吉田沙保里も心配 「お涙頂戴」一色が選手に及ぼす“弊害”
レスリング国別対抗戦の女子W杯最終日は、日本が決勝でロシアに8―0の完勝。2年ぶり7度目の優勝を決めた。
今大会の話題を独占したのは、五輪3連覇の吉田沙保里(31)だ。父・栄勝さん(享年61)が11日急逝。14日の告別式の後は、都内で大会計量があるため火葬場へ向かう霊柩(れいきゅう)車には乗らずに涙で見送った。

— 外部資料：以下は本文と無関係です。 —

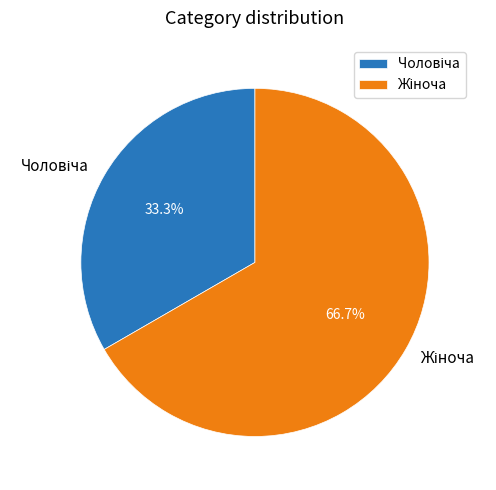

Does any single category account for the majority?

Yes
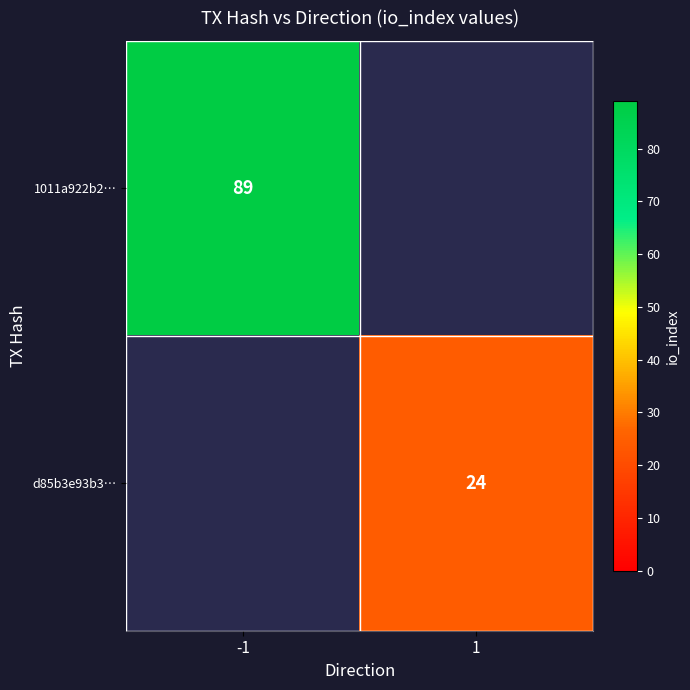

Is the value of d85b3e93b3… at 1 greater than the value of 1011a922b2… at -1?

No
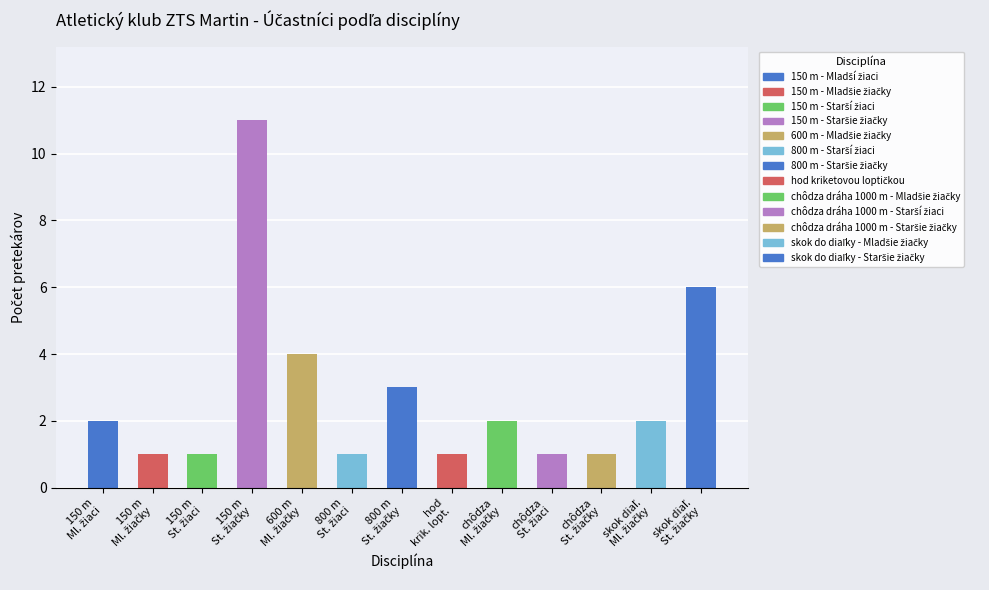

What is the maximum value shown in the chart?

11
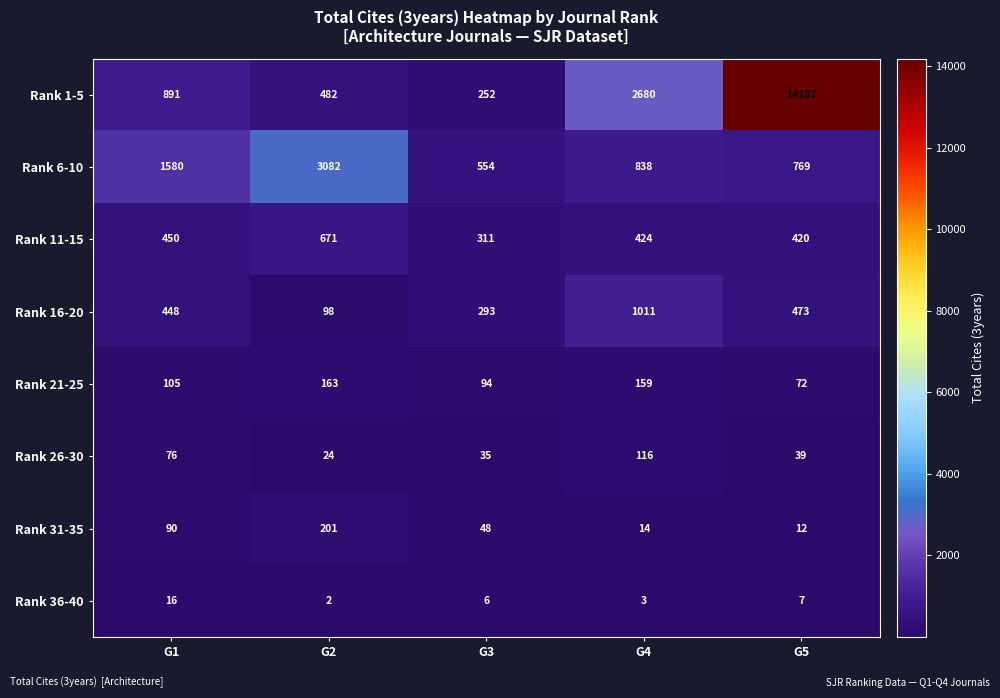

What is the total value across all series at G2?

4723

急死してから4日後の試合に遺影を持って参戦。葬儀から追い続けてきたスポーツメディアは「父に捧げる6分間」「父直伝、魂のタックル」「お父さん、勝ったよ!」といったお涙頂戴一色だった。
■米国ならメンタルケアを勧める
スポーツ好きの吉川潮氏(作家)がこう言う。
「こういう報道は、ほどほどにしないと報じる側のあざとさを感じます。テレビは視聴者を、スポーツ紙は読者受けを狙って『父のために』と横並びで繰り返すが、受け取る側が心を打たれるか、あざといと感じるかは紙一重です。日本のメディアは売らんがために、この手の話を必要以上に追いかけ、報じますが、選手や関係者を商売のために利用するだけです。母親を亡くした直後の大会で優勝した浅田真央もそうでした。『母に捧げる優勝』と大々的に報じられたものの、精神的なケアが必要と指摘するメディアはなかった。実際、彼女は母親を亡くした翌年はスランプに陥った。ソチ五輪の信じられないミスも、母親の死と無関係ではないと思います。吉田選手にしろ浅田選手にしろ、最愛の肉親を失ったショックの大きさは計り知れない。米国なら、すぐにカウンセラーに診てもらうよう勧められるでしょう」
遺骨を手に表彰台に上がった吉田は「お父さんに『優勝したよ、ありがとうと言いたい』。良かった」と安堵の表情を見せた。メディアが望んでいた「最高の結果」だったものの、今後が心配だ。